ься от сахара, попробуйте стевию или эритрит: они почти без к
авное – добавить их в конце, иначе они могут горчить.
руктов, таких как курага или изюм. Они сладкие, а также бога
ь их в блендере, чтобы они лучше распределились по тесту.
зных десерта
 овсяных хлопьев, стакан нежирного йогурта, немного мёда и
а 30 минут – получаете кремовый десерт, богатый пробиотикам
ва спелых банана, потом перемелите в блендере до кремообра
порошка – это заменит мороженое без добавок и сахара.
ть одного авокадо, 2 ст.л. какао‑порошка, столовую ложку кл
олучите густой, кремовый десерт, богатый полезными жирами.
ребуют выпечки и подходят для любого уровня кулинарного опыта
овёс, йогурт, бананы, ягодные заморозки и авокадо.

┄┄┄┄┄┄┄┄┄┄┄┄┄┄┄┄┄┄┄┄

**Task brief**. For the entries above, please state how many lines contain the string "сахара"; give the number and nothing else.

**Solution to this task**. 2